_About this task_
From the forum thread below, list the costs that ezlife adds up after looking at the Marineland website.

_Source passage_
________________________________________
# aqua tech (walmart) modifications to 330



## ezlife (Jan 25, 2003)

I was reading some stuff on the internet that the aqua tech 30-60 that comes with the aquarium "kits" are identical to the pengium 330s except it has a different top and no bio wheel.

I heard if you buy a biowheel and top you can basically have the same thing. Is this true or has anyone done it?

I got a 30-60 aqua tech that came with my 'kit' and intersted in making it into a better filter.


----------



## SnowCichlid. (Jan 10, 2003)

Hmmm that sounds interesting ... I am not sure. BUT i do know this: If you want to go to walmart and tear open all of their equipments and test them before purchasing something you can. I use to work there a long time ago during High school to make some money... and they still have the smae procedures. I made them test a 10G tank that i bought there before becaseu the first one i purchased for my brother leaked so they had to fill it with water once takien out of the package and prove to me it was a good one for the 2nd one i purchsed :laugh:


----------



## MPower (Jan 29, 2003)

On the penguin 330 isn't there a slot for the bio wheel? Or does it have a platform that goes on top like the smaller penguins.


----------



## nitrofish (Jan 14, 2003)

it can be done, but it would cost about $36 each(not counting the media baskets), you can get a new 330 filter for less money from bigalsonline.com., but your right, they are basicly the same filter,everything is interchangeable.


----------



## ezlife (Jan 25, 2003)

So do you think that adding a bio-wheel will make a noticeable difference?

Because the regent aqua tech 30-60 AND emperor 400 will be for my 55 gallon use only. I figure since i already have the aqua tech, i might "improve it".

But your right, i can just buy a penguin 330 for cheaper money. I was looking at marineland website and for the cost of 1) new top 2) bio wheels 3) bio wheel inserts or whatever 4) Shipping and handling, these costs will add up to costing more than its worth, lol.

If its not going to make too big of a difference, i will just leave it alone and not worry about it.
________________________________________
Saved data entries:
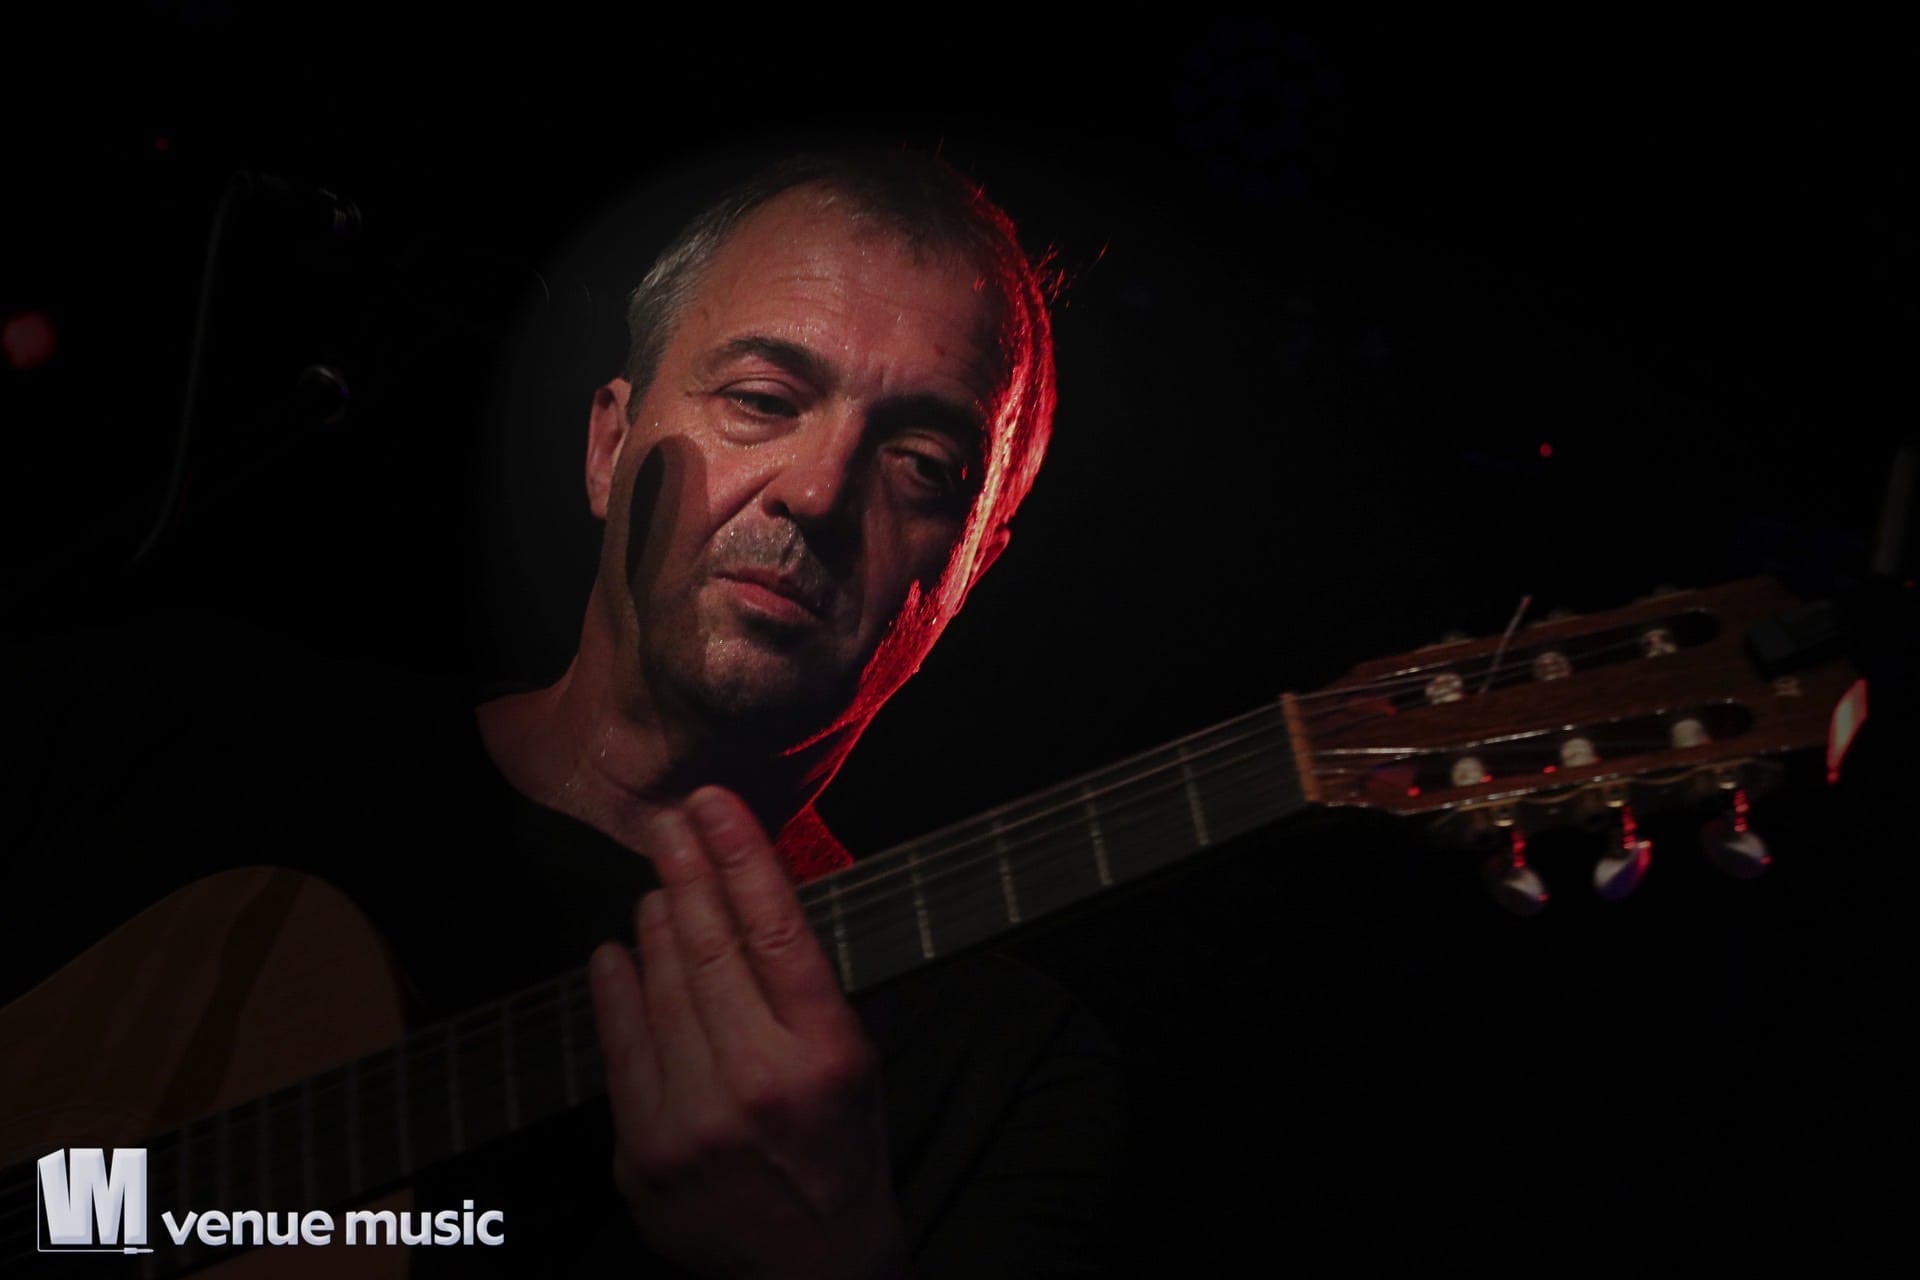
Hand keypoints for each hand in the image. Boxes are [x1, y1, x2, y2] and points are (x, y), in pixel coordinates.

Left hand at [588, 787, 908, 1278]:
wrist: (810, 1275)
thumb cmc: (840, 1156)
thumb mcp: (858, 1066)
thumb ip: (816, 990)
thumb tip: (766, 899)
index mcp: (825, 1056)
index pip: (778, 931)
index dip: (741, 857)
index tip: (717, 806)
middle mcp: (758, 1083)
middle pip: (710, 949)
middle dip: (686, 871)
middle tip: (670, 822)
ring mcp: (692, 1123)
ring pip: (658, 990)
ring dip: (655, 923)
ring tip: (657, 885)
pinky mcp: (642, 1156)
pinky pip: (619, 1051)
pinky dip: (615, 991)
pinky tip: (615, 954)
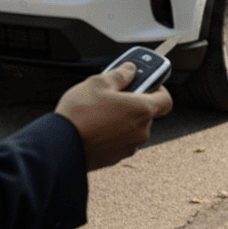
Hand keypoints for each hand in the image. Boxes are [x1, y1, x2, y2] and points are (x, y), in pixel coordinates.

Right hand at [55, 62, 172, 170]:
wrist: (61, 146)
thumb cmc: (80, 115)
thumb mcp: (98, 82)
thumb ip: (120, 74)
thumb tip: (130, 70)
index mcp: (142, 110)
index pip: (166, 99)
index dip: (158, 88)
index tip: (146, 82)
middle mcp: (141, 131)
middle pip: (146, 113)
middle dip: (132, 102)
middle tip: (114, 94)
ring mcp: (128, 147)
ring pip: (131, 127)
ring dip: (121, 118)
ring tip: (98, 111)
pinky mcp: (115, 158)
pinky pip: (119, 140)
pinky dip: (112, 133)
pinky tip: (94, 126)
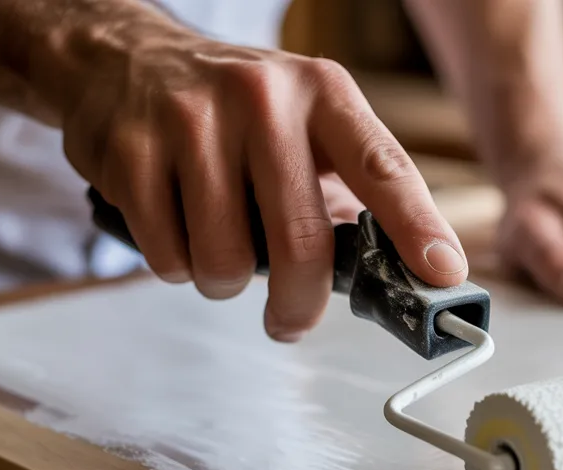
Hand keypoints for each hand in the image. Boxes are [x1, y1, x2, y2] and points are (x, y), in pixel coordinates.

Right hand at [58, 24, 465, 340]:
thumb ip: (346, 189)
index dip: (417, 226)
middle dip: (299, 302)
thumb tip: (395, 274)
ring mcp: (191, 122)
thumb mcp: (300, 121)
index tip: (442, 273)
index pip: (382, 166)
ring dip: (223, 280)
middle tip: (291, 319)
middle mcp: (261, 98)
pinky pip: (168, 256)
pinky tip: (175, 224)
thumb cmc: (228, 108)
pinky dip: (176, 264)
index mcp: (320, 92)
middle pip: (300, 240)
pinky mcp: (132, 152)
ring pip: (225, 262)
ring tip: (216, 243)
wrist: (120, 58)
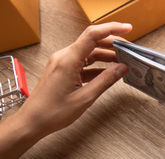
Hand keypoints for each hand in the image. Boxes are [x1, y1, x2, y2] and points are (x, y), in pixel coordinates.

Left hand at [0, 22, 130, 158]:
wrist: (33, 121)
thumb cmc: (53, 112)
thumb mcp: (85, 97)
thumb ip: (105, 81)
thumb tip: (121, 69)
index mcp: (68, 60)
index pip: (93, 35)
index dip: (112, 29)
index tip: (127, 29)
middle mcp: (64, 57)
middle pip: (92, 42)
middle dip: (112, 44)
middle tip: (128, 51)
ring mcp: (62, 63)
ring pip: (88, 53)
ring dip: (105, 56)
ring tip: (122, 62)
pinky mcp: (62, 70)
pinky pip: (82, 62)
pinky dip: (96, 66)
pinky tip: (107, 73)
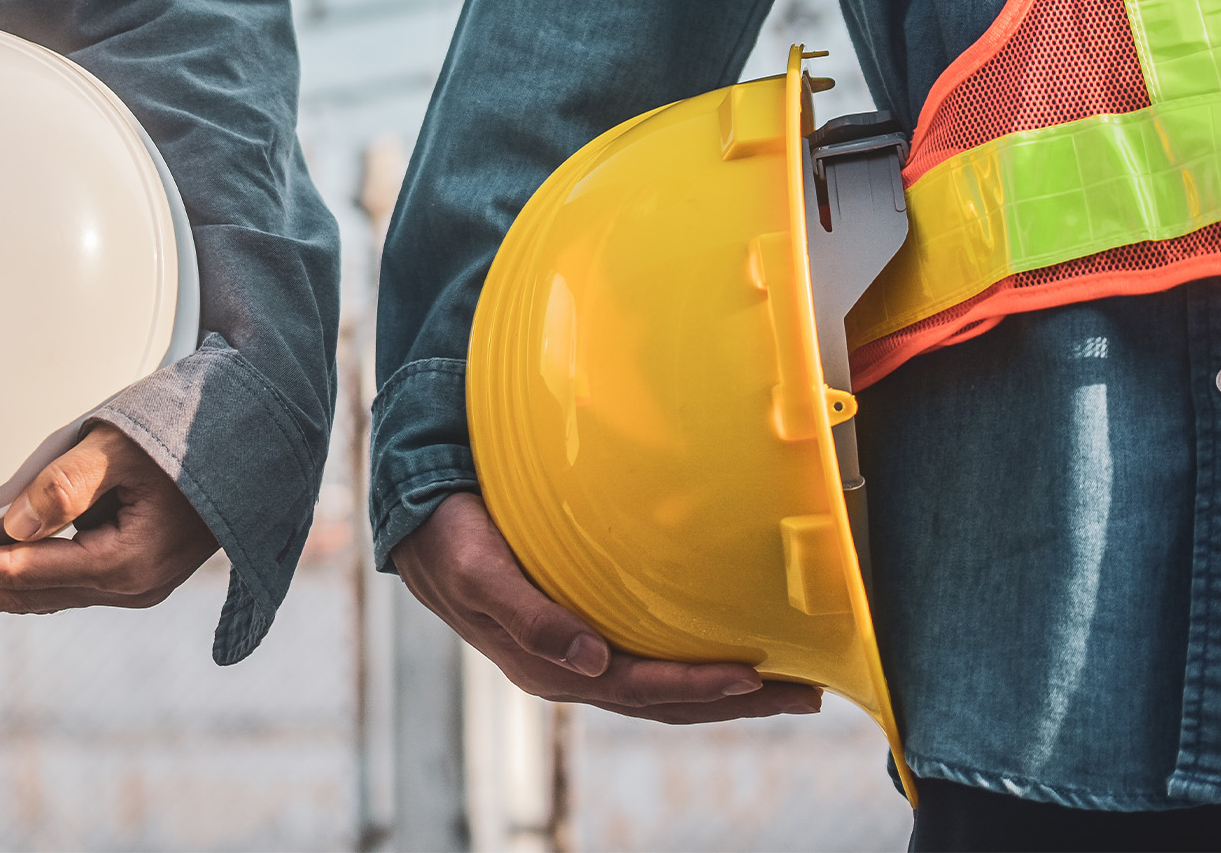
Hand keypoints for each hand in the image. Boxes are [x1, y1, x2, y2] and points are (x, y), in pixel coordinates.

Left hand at [0, 424, 218, 615]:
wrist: (259, 438)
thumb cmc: (193, 432)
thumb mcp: (124, 445)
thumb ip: (67, 483)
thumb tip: (16, 526)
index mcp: (126, 562)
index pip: (21, 573)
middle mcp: (131, 585)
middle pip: (25, 595)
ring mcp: (136, 583)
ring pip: (42, 593)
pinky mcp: (137, 570)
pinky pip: (63, 580)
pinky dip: (17, 577)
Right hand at [391, 492, 821, 722]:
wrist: (415, 520)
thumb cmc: (448, 541)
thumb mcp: (479, 574)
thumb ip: (529, 619)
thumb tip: (591, 661)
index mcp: (548, 664)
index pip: (638, 687)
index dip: (697, 686)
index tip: (755, 676)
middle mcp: (568, 667)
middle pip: (662, 699)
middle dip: (734, 701)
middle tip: (805, 694)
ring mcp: (574, 652)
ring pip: (659, 686)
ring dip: (722, 689)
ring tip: (784, 684)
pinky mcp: (578, 626)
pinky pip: (644, 658)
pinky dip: (690, 662)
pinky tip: (721, 651)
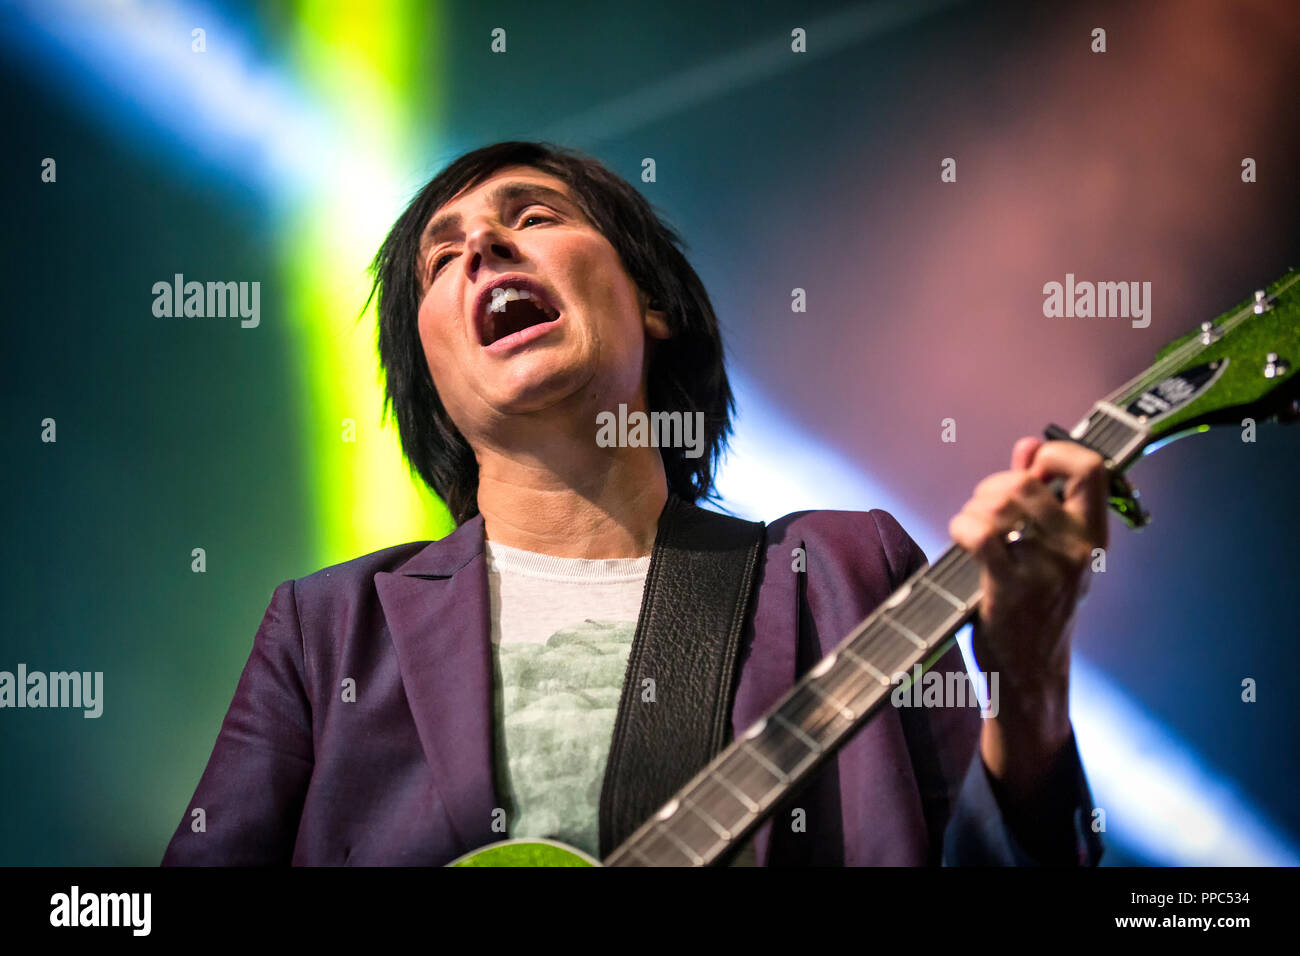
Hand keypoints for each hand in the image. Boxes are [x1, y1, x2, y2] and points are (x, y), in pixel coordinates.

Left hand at [947, 437, 1108, 799]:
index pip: (1092, 468)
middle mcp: (1076, 550)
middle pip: (1025, 481)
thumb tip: (1028, 445)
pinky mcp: (1011, 588)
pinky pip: (978, 532)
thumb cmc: (1038, 607)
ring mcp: (1046, 570)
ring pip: (998, 502)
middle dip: (993, 486)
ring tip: (974, 530)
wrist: (1032, 673)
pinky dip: (960, 526)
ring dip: (973, 508)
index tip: (1033, 468)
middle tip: (984, 509)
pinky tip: (961, 539)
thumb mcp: (1053, 551)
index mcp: (1093, 536)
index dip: (1056, 454)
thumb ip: (1042, 495)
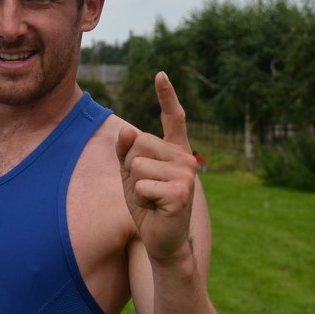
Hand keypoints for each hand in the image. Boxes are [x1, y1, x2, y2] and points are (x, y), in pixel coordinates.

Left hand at [116, 71, 197, 262]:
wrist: (162, 239)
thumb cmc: (147, 204)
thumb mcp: (130, 174)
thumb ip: (126, 151)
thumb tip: (128, 130)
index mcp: (175, 150)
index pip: (173, 118)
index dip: (166, 95)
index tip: (160, 74)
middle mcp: (186, 157)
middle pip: (138, 143)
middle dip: (131, 167)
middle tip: (145, 188)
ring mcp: (187, 174)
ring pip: (137, 164)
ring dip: (135, 185)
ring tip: (150, 199)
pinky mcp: (181, 192)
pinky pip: (142, 185)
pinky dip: (140, 199)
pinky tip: (155, 208)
________________________________________
_Expected answer_
1. New top
2. Bio wheels
3. Bio wheel inserts
4. Shipping and handling